As in The Battery, Jeremy Gardner has a directorial style that is very improvisational in nature. You are immediately drawn into the film in the opening scenes with Gardner and Brea Grant getting together and their romance amid talk of ‘peanut noir’ wine. It is directed and performed in a way that creates a sense of intimacy between the characters that seems totally natural and non-forced, quite different to regular scripted scenes in other such films. The scene-stealer of the show gets to be Henry Zebrowski as Gardner’s best friend who has some hilarious scenes drinking the beer spill at the bar and delivering seemingly improvised monologues about escaped panthers and aliens.

Hank (director/writer Jeremy Gardner) awaits the monster in After Midnight (2019)
Hank (director/writer Jeremy Gardner) awaits the monster

In between his improvisations, Jeremy Gardner directs some great scenes. Much of the film is set up to make us think that Gardner’s character may be imagining things and that any notion of a monster is possibly all in his collapsing mental state after Brea Grant left. At most we see the hands of something trying to claw its way through a shotgun blast hole in the door. However, in mid-film there is a great scene where Gardner races off into the night shooting at what he thinks is the monster – and maybe killing the cat. It is pitch-black night outside where the only light comes in the momentary flashes as he fires the gun. Abruptly in one of these flashes, we see something non-human there. It is so brief that we are not entirely sure if we imagined it or not – the perfect example of creating something by suggestion and not putting everything upfront for an audience.

One of the best scenes in the film is the one that comes after Brea Grant returns. It has nothing to do with monsters. It is just a two-shot focused on Jeremy Gardner and Brea Grant sitting in the open doorway waiting for the monster – a single take that goes on for some 12 minutes that ranges between his jealousy and upset to her explanation for where she has been, which opens up into a penetrating analysis of their relationship. The writing and rawness of emotion and feelings of lost dreams that comes through is absolutely gripping.

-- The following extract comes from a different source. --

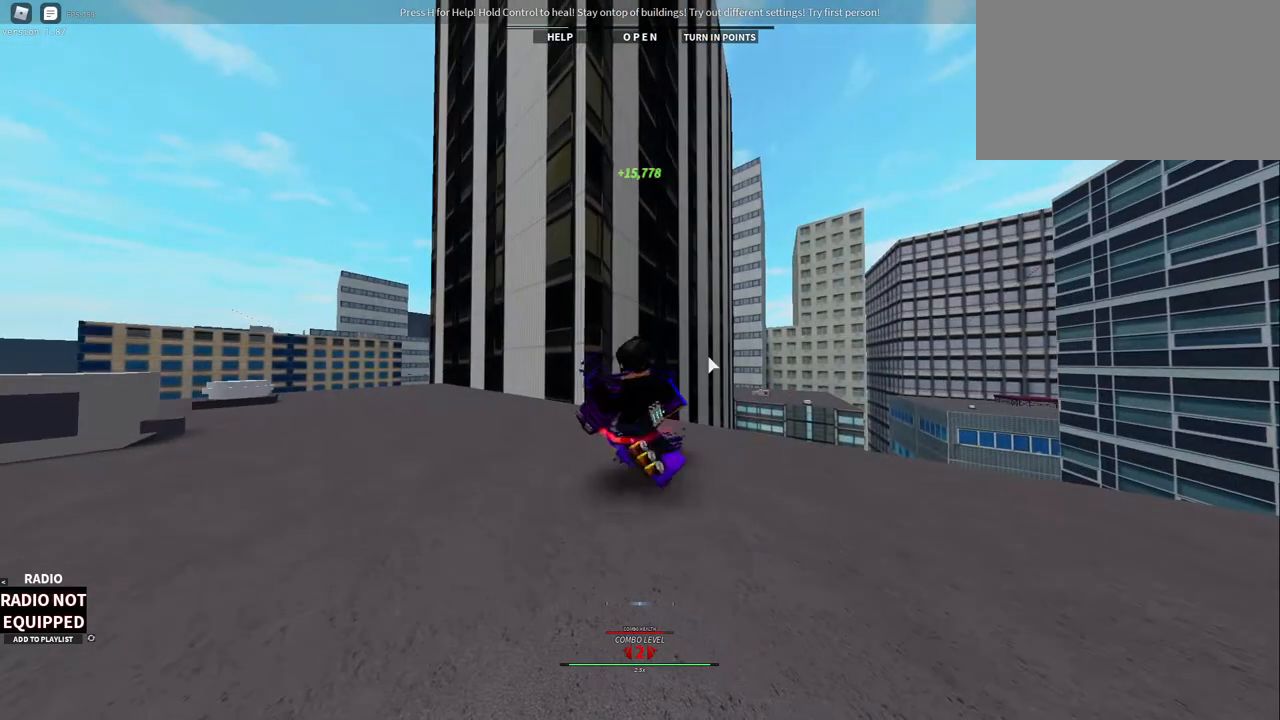
{"keys": ["a", "shift"], "mouse": ["right"], "events": [[100, "a", "down"], [283, "shift", "down"]]}
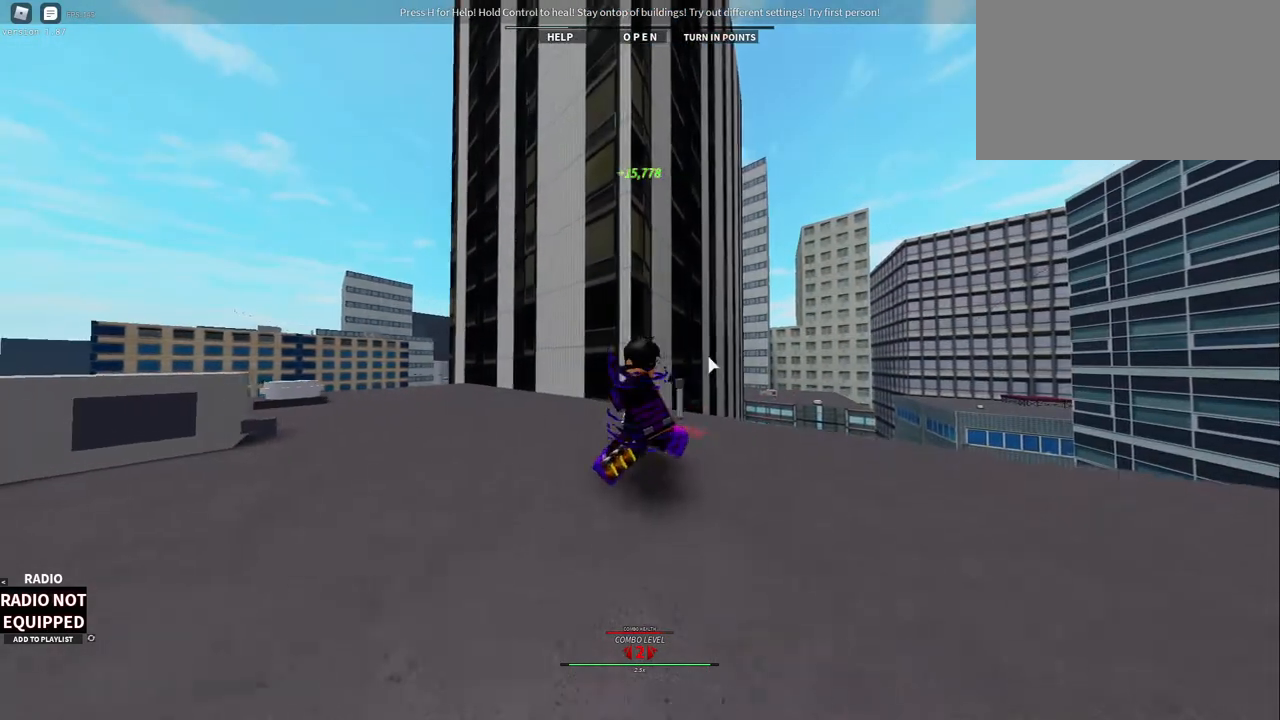
{"keys": ["a", "w"], "mouse": ["right"], "events": [[17, "mouse_wheel", "down"], [250, "mouse_wheel", "up"], [400, "shift", "up"], [483, "w", "down"]]}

And then of course there are the final scenes, which quite make the film. This is a film where you are better going into it knowing as little about what is in store as possible other than for me to urge you to see it. The ending it reaches is absolutely perfect and hilarious in its unexpectedness – a real jerk the carpet out surprise. And the final coda to the scene is like the cherry on top of the cake.

After Midnight should not be confused with the earlier modest horror anthology film After Midnight (1989).